In most instances, sample preparation for
LA ICP-MS analysis is very simple. As long as the sample fits into the
sample chamber, it may not even need a perfectly flat or polished surface.
Most commonly, samples are in the form of epoxy mounts (e.g. rock fragments
or mineral grains), pressed powder briquettes (for bulk rock analysis)
similar to those used in XRFS, or petrographic thin-sections similar to
those used in electron microprobe analysis.
For most applications, analytical calibration
is achieved by external standardisation using one or more artificial
or natural standard reference materials of known composition. Example of
standard materials include a set of artificial silicate glasses produced
by the US National Institute of Standards and Technology (e.g. NIST-610
and NIST-612) that contain various trace elements in a range of concentrations,
three glasses made from natural rock standards by the US Geological Survey
(BIR-1G, BCR-2G and BHVO-2G), or in-house glasses or mineral separates
of known composition.
Internal standardisation is generally
necessary in LA ICP-MS to correct raw counts-per-second data for differences
in the ablation characteristics between standards and samples and between
different elements, as well as for general instrument drift correction.
In the analysis of silicate materials, Ca and Si are frequently used as
internal standards. Depending largely on their volatility, different groups
of elements may need normalisation to different internal standard elements
to achieve a high quality of data. One of the complications of LA ICP-MS
analysis is that the concentration of the internal standard elements in
all standards and samples has to be determined by an alternative analytical
technique (e.g. the electron microprobe or XRFS) prior to analysis.
Like solution ICP-MS, LA ICP-MS is subject
to isobaric, molecular and doubly-charged ion interferences. Due to the
absence of acids and water in the sample aerosol (i.e. a "dry plasma"),
however, interferences by oxide ions are greatly reduced in severity (typically
< 0.5 %) in comparison with solution ICP-MS. Most interferences may
be minimised or avoided altogether by prudent choice of analyte isotopes
and careful optimisation of instrument operating conditions.

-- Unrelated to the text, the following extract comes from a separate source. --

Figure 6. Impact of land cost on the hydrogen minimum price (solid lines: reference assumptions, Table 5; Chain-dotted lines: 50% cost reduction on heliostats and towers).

DETECTION LIMITS, ACCURACY AND PRECISION
LA ICP-MS detection limits vary with laser
power and volume of material analysed. Theoretical detection limits for
most elements are typically in the ppb to low ppm range. Accuracies and
precisions in the order of ~ 1 to 10 % may be expected for most elements.
ADVANTAGES OF LA ICP-MS
simple sample preparation
speed and ease of use
high sample throughput
good precision and accuracy
DISADVANTAGES OF LA ICP-MS
low spatial resolution compared to some other microbeam techniques (e.g.
electron microprobe, ion probe, proton probe)

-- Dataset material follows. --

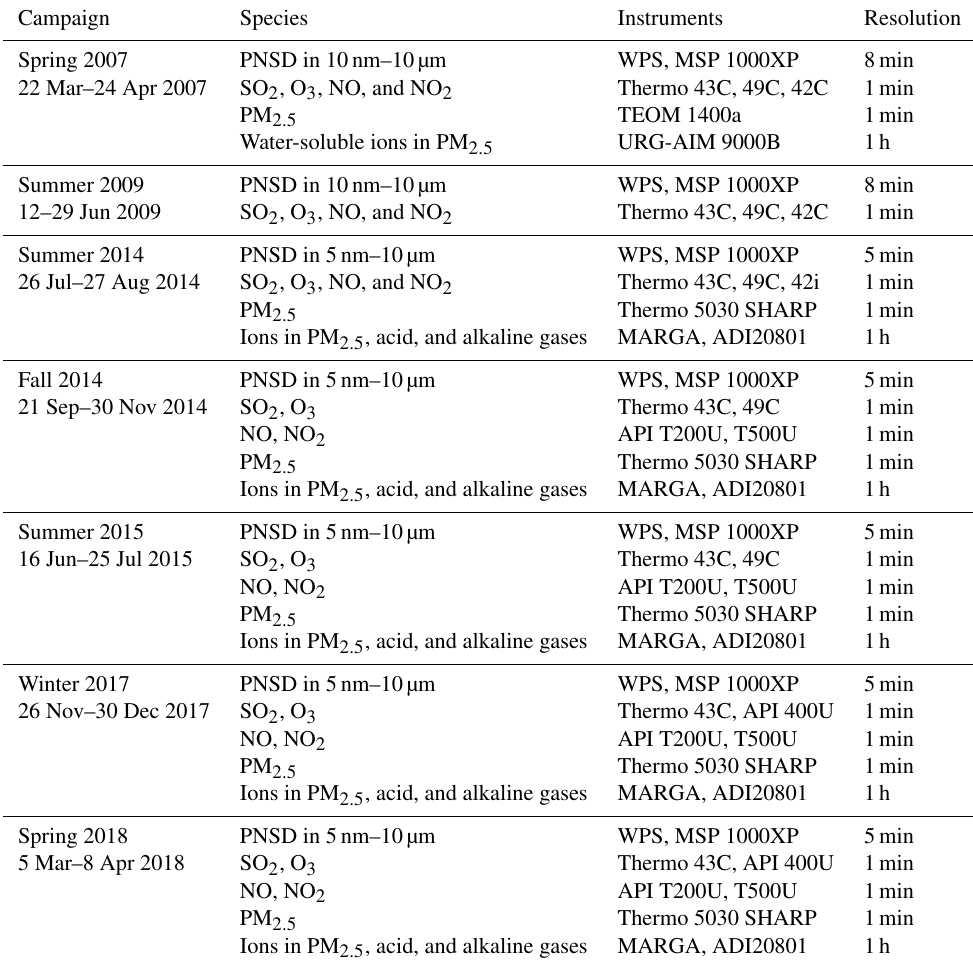
Table 1. Summary of the seven observation campaigns at Mt. Tai. Campaign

need for well-characterised, homogeneous standards
need for prior knowledge of internal standard concentrations in samples
A growing list of materials have been analysed
for various trace elements by LA ICP-MS. Some examples include:
trace elements in minerals, rocks and volcanic glasses
trace element zonations in minerals
mineral-melt partition coefficients
fluid and melt inclusions in minerals
bulk analysis of pressed powder briquettes (e.g. rocks, soils, sediments)

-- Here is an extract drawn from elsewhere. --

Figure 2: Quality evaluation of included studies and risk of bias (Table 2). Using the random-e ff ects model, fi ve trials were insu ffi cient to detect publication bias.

archaeological materials (e.g. glass beads, ceramics)
catalysts (e.g. zeolite)
biological materials (e.g. tree rings, shells, teeth, bones)
forensic finger printing.
A GOOD GENERAL REFERENCE
Perkins, W. T. & Pearce, N. J. G., 1995.
Mineral microanalysis by laserprobe inductively coupled plasma mass spectrometry.
In: Potts, P. J., Bowles, J. F. W., Reed, S. J. B. & Cave, M. R. (eds.)
Techniques in the Earth Sciences. Chapman & Hall, London, pp. 291-325.